## Point tracking data
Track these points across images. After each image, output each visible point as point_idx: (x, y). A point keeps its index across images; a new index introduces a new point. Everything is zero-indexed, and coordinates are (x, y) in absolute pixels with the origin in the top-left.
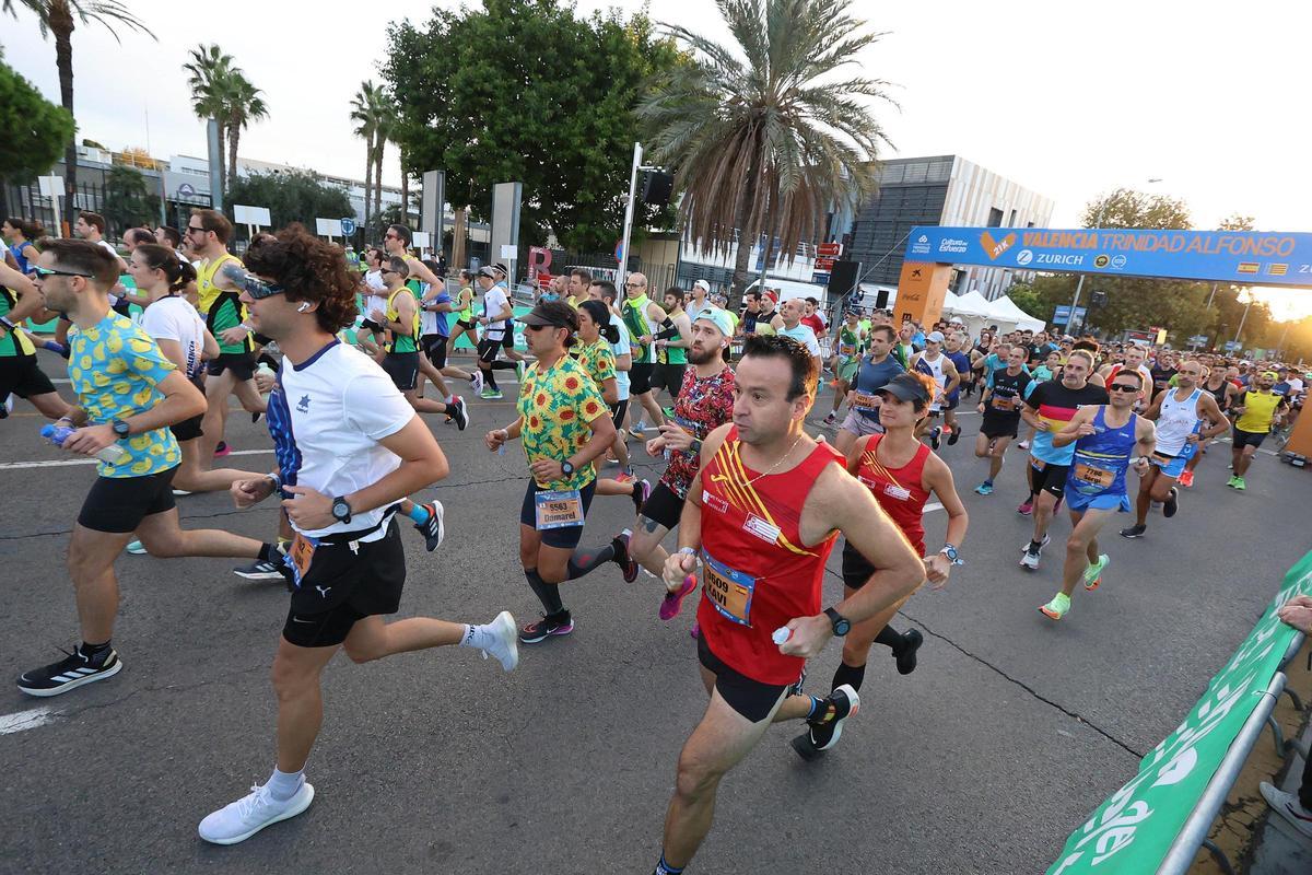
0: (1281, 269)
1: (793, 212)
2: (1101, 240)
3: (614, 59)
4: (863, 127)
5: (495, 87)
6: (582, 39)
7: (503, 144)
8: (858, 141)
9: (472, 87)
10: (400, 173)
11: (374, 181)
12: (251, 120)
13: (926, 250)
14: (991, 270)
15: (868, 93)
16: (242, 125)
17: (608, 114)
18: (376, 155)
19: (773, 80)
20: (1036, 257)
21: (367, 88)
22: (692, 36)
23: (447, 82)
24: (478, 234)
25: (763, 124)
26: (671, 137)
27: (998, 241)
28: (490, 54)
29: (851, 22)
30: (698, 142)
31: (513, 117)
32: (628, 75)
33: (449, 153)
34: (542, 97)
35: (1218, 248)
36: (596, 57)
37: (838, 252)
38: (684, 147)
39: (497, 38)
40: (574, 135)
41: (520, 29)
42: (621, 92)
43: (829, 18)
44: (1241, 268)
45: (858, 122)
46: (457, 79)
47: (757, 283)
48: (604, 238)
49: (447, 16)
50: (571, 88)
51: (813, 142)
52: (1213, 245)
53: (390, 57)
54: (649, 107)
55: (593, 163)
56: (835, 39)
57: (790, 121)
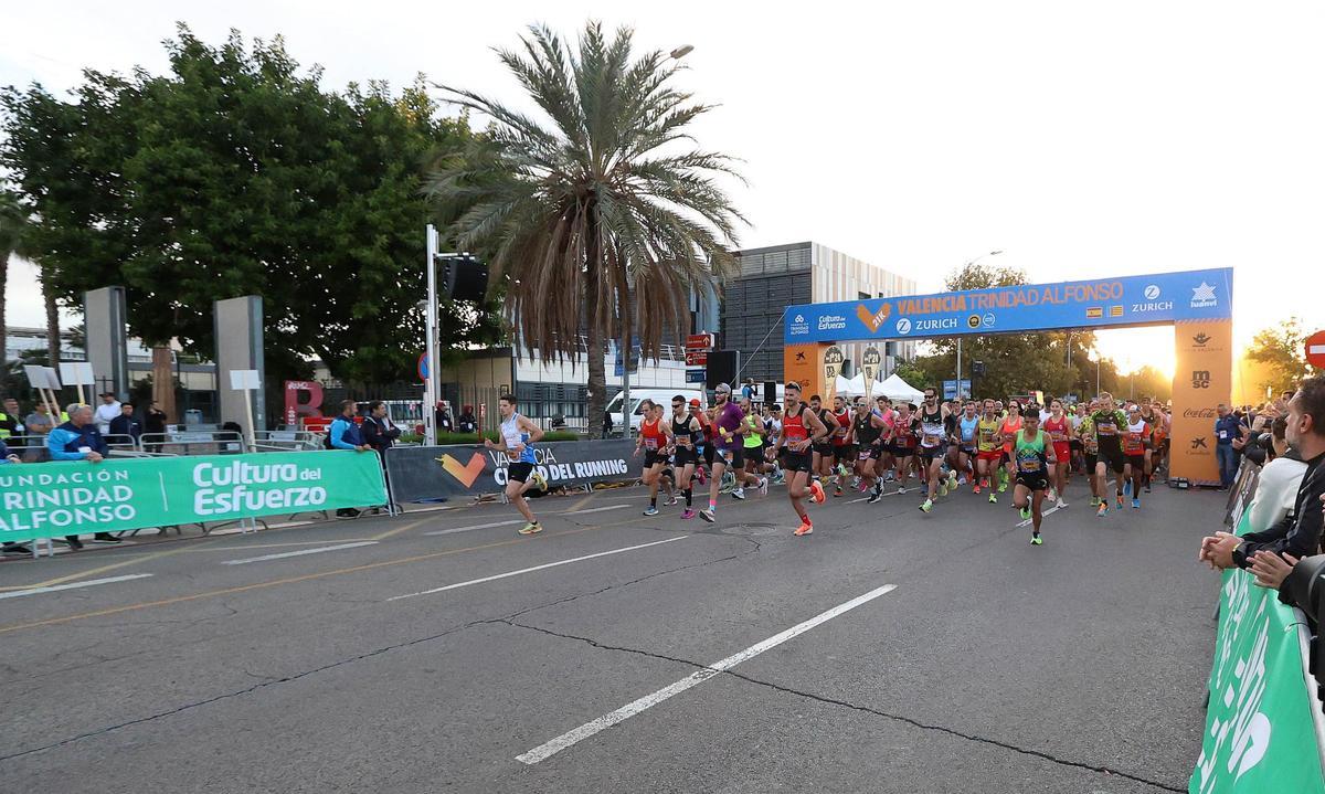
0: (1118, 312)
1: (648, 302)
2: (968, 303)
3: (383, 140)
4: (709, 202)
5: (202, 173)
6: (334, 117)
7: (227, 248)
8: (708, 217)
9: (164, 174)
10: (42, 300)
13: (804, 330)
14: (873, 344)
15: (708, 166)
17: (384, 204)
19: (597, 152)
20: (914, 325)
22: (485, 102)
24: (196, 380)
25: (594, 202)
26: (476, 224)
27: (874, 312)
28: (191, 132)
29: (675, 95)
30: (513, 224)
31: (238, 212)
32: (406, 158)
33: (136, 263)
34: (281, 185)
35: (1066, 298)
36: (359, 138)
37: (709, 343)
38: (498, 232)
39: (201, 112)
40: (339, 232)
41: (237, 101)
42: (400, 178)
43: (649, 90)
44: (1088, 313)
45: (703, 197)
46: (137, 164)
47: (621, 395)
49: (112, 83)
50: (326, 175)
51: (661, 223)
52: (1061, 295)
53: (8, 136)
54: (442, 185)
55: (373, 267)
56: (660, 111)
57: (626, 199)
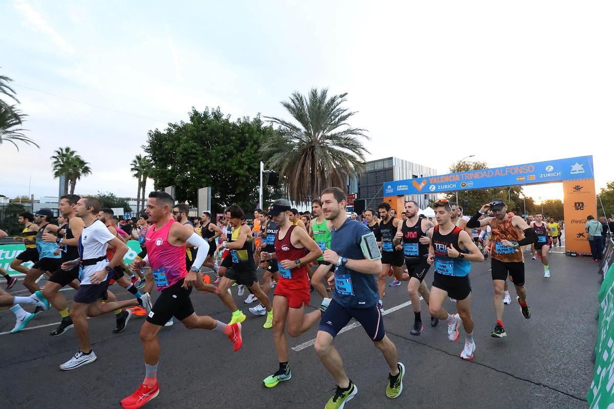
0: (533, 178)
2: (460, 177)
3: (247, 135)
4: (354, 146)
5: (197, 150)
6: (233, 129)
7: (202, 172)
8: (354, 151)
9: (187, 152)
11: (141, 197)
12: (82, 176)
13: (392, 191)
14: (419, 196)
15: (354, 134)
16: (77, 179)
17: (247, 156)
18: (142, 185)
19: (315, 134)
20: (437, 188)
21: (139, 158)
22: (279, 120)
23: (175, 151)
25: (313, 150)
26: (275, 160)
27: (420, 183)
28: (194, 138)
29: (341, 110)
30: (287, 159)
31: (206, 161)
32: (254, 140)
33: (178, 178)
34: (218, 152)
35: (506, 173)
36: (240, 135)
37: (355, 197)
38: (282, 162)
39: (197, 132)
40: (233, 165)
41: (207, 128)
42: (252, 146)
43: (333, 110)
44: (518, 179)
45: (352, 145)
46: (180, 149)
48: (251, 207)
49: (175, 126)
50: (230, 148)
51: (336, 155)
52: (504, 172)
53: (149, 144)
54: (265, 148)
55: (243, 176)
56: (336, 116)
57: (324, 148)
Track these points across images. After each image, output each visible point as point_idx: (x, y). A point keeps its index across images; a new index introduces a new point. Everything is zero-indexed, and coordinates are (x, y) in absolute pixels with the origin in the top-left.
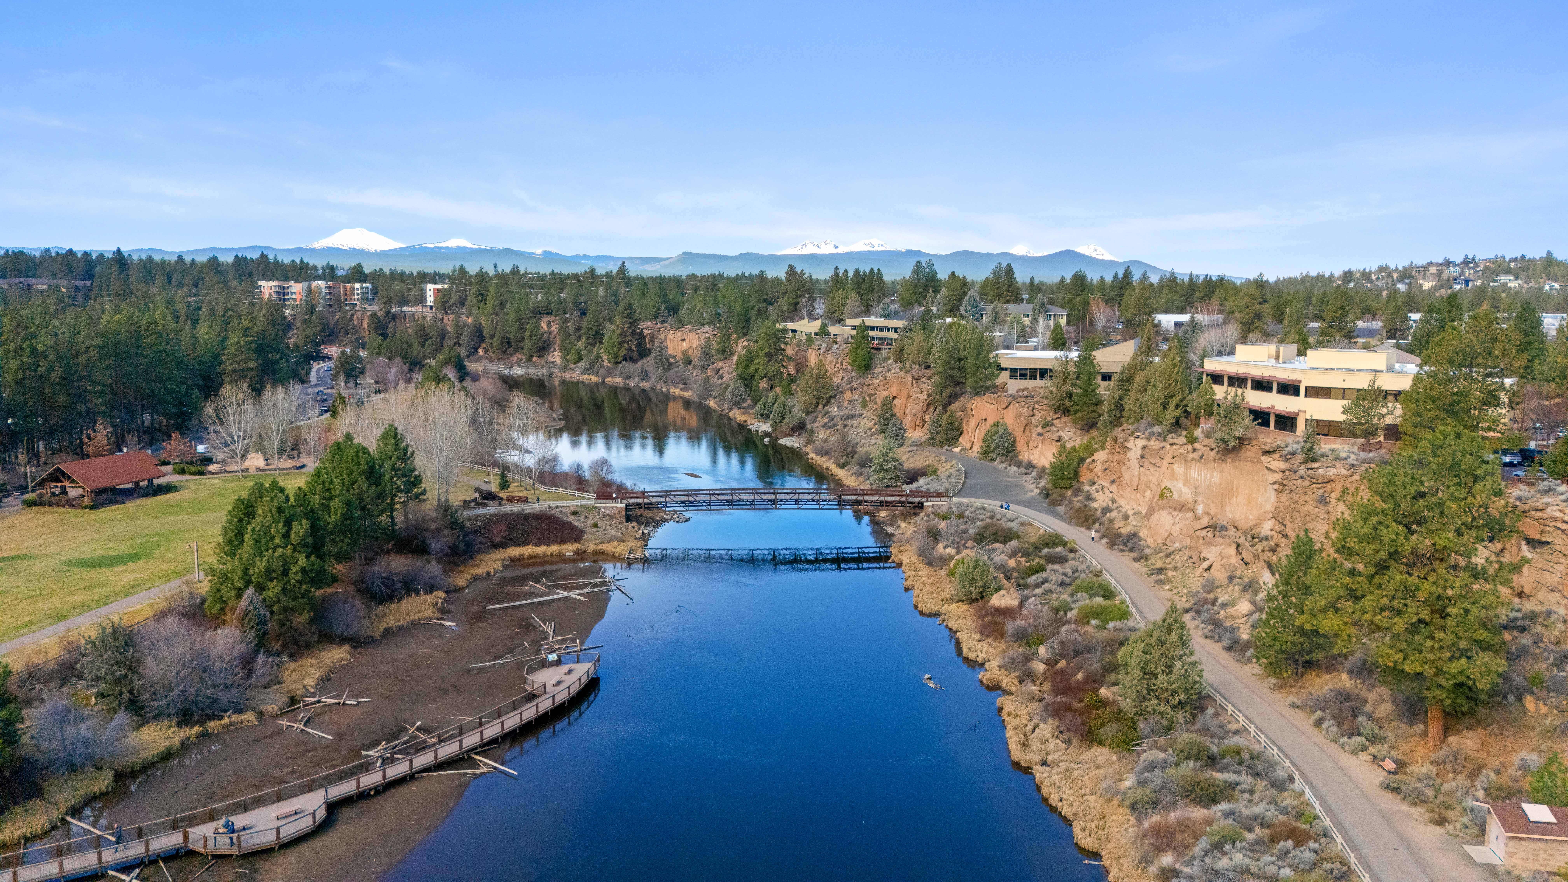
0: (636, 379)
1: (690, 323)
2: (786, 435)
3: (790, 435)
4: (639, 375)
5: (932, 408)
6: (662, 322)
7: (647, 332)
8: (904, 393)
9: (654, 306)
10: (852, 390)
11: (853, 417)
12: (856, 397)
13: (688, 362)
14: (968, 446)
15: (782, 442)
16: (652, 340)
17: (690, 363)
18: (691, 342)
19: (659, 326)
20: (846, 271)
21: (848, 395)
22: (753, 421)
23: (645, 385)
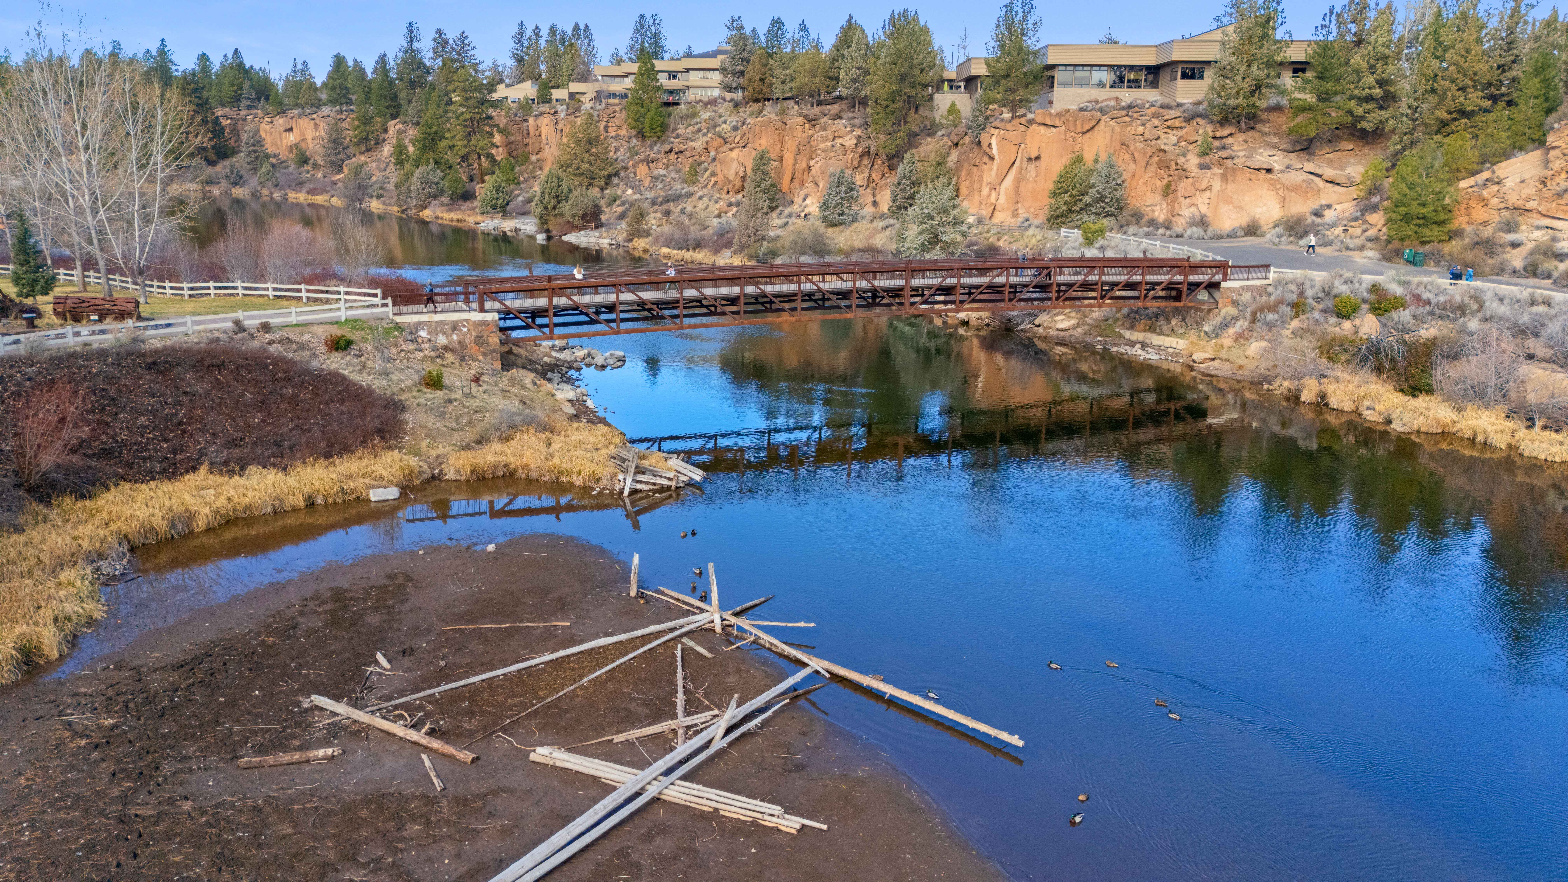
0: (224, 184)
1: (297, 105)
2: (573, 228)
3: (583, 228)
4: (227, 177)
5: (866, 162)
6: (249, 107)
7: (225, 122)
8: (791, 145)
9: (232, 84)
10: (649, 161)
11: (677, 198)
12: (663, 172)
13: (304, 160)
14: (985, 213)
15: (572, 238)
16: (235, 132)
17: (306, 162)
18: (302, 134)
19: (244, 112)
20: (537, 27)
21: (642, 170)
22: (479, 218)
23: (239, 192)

## TASK TO COMPLETE
Among the entries above, the line containing "12: (251, 120)", the line containing "39: (497, 38)", and all lines between them are to be restated word for word; nothing else belongs in the reply.

## ANSWER SPACE
12: (251, 120)
13: (926, 250)
14: (991, 270)
15: (868, 93)
16: (242, 125)
17: (608, 114)
18: (376, 155)
19: (773, 80)
20: (1036, 257)
21: (367, 88)
22: (692, 36)
23: (447, 82)
24: (478, 234)
25: (763, 124)
26: (671, 137)
27: (998, 241)
28: (490, 54)
29: (851, 22)
30: (698, 142)
31: (513, 117)
32: (628, 75)
33: (449, 153)
34: (542, 97)
35: (1218, 248)
36: (596, 57)
37: (838, 252)
38: (684, 147)
39: (497, 38)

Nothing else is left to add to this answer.